The scene became bright in all of its magnificent horror. Terror and adrenaline like I’ve never known before coursed through my body. The bright light threw everything into a stark matte swath of pain. I knew I couldn’t stop—though my hand and arm were black and blue from bruises. I had to keep pounding that door. I had to keep screaming.
As the two personalities merged, I received the memory back of pacing the padded cell desperately—no one to listen, nothing to distract, no one to turn to. I received the memory of sliding into a personality that had been asleep for decades—one of the personalities that had bourn the brunt of the abuse. Being tied down upon a circular disc, and being stabbed through the middle with a special weapon in a different dimension over and over and over again—not being able to die because my astral form would heal itself again, and again, and again…
The sensation of being crushed. The laughter and dark faces painted with glee who surrounded me. The sensation of being in a timeless state where the torture would last forever.
My screams for God to save me.
No one coming to the rescue.
Pacing back and forth in the cell as the sensation of fear wracked my body and soul, enough time had passed that my shield had worn angry red lines which bled under my arms and around my neck. I now remembered taking the shield off and grabbing the tarp blanket to cover my nakedness.
I remembered feeling like a wild animal, not able to choose my reaction to being locked up, throwing my body against the walls, screaming in terror.
I didn’t know what age I was. Was I 4? 5? 6?
My back-up plan was gone. My new back-up plan, apparently, were the guards outside my cell.
They had ignored me—or tried to—for at least 5-6 hours.
Someone broke down. “MAYBE WE’LL HELP YOU IF YOU PUT YOUR SHEILD BACK ON!” an angry voice said over the speaker.
As this registered, a particle of hope entered my heart. I dropped the tarp and threw the shield back on, my screams an unending stream of desperate sound echoing around the chamber.
I slammed both arms and hands against the door.

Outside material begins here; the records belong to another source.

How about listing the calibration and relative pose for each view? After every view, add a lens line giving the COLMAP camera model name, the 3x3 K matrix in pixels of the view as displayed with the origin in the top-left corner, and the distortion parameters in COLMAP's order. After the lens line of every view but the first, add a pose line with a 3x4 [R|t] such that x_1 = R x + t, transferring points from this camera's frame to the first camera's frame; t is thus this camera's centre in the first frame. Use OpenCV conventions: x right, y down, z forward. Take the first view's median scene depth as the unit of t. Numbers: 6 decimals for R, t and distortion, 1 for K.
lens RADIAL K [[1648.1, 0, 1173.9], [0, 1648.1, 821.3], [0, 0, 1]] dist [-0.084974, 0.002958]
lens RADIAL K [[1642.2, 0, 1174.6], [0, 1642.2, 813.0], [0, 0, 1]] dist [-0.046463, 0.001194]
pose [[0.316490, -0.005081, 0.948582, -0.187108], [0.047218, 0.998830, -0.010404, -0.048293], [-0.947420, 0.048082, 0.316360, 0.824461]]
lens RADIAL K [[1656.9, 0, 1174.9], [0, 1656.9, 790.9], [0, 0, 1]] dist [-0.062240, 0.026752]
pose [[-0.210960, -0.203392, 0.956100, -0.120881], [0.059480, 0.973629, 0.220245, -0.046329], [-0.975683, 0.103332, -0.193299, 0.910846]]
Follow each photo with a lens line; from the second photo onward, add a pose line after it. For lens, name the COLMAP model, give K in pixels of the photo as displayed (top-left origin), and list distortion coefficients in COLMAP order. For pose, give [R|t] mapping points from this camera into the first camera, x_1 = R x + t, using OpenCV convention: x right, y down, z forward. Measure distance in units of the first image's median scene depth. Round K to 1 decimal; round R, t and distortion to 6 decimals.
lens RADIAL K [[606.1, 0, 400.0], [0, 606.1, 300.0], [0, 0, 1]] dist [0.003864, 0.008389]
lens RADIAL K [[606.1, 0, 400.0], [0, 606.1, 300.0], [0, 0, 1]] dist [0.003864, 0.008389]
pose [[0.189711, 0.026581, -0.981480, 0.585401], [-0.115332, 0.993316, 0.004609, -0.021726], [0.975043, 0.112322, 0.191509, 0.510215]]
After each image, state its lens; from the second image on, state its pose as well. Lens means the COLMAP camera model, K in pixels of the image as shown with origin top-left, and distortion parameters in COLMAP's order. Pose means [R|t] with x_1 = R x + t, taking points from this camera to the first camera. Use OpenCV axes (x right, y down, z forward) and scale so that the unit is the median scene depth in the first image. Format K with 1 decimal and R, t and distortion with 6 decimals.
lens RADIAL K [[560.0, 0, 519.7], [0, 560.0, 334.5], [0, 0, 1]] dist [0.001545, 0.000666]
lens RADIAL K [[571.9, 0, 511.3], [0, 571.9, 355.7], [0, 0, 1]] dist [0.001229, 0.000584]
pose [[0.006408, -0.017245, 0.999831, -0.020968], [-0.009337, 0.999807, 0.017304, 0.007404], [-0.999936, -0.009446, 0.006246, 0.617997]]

The speaker was silent. The guards—who I could see through several walls that had windows about five feet off the floor—turned and ignored me again.
It didn’t occur to me to rely upon Jesus Christ and the tools He had given me. It didn’t occur to me that He could be the ultimate back-up plan until I had exhausted every other option.
After another hour of screaming—the guards doing nothing—something flashed before my mind.
I remembered a story about a man going through the darkest abyss to the sweetest joy imaginable because of his faith in Jesus Christ. His name was Alma the Younger.
God had answered his prayer.
As this image flitted through my head, a wash of hope surged into my fearful heart for a brief moment.
I had the answer.
The Book of Mormon: Another Testament of Jesus Christ, the sacred scriptures I had so often read while growing up as a member of the Church of Jesus Christ of Latter-day Saints, and the book which contained this story, would save me. I didn’t know how—but I just knew it would.
The screams of help me, help me, help me stopped.
There was a pause, and the guards at the front desk stopped what they were doing to look up for a moment.
My desperation was still at an all-time high. Yet I changed tactics.
“GIVE ME A BOOK OF MORMON!”
That was the turning point upon which my entire life hinges.